Could you repeat the data word for word while skipping the pictures?

Saved data entries:
----------------
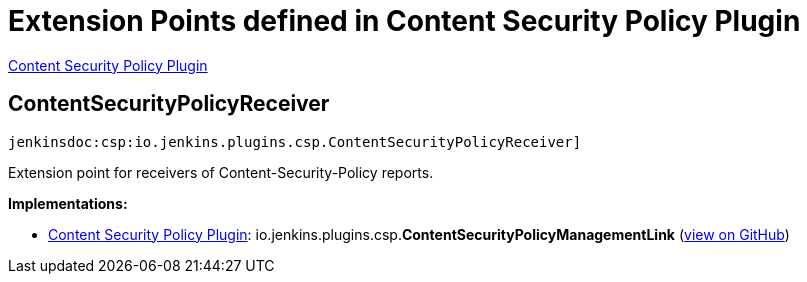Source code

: = Extension Points defined in Content Security Policy Plugin

https://plugins.jenkins.io/csp[Content Security Policy Plugin]

== ContentSecurityPolicyReceiver
`jenkinsdoc:csp:io.jenkins.plugins.csp.ContentSecurityPolicyReceiver]`

+++ Extension point for receivers of Content-Security-Policy reports.+++


**Implementations:**

* https://plugins.jenkins.io/csp[Content Security Policy Plugin]: io.+++<wbr/>+++jenkins.+++<wbr/>+++plugins.+++<wbr/>+++csp.+++<wbr/>+++**ContentSecurityPolicyManagementLink** (link:https://github.com/jenkinsci/csp-plugin/search?q=ContentSecurityPolicyManagementLink&type=Code[view on GitHub])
----------------
• [Written response]:
Source code

: = Extension Points defined in Content Security Policy Plugin

https://plugins.jenkins.io/csp[Content Security Policy Plugin]

== ContentSecurityPolicyReceiver
`jenkinsdoc:csp:io.jenkins.plugins.csp.ContentSecurityPolicyReceiver]`

+++ Extension point for receivers of Content-Security-Policy reports.+++


**Implementations:**

* https://plugins.jenkins.io/csp[Content Security Policy Plugin]: io.+++<wbr/>+++jenkins.+++<wbr/>+++plugins.+++<wbr/>+++csp.+++<wbr/>+++**ContentSecurityPolicyManagementLink** (link:https://github.com/jenkinsci/csp-plugin/search?q=ContentSecurityPolicyManagementLink&type=Code[view on GitHub])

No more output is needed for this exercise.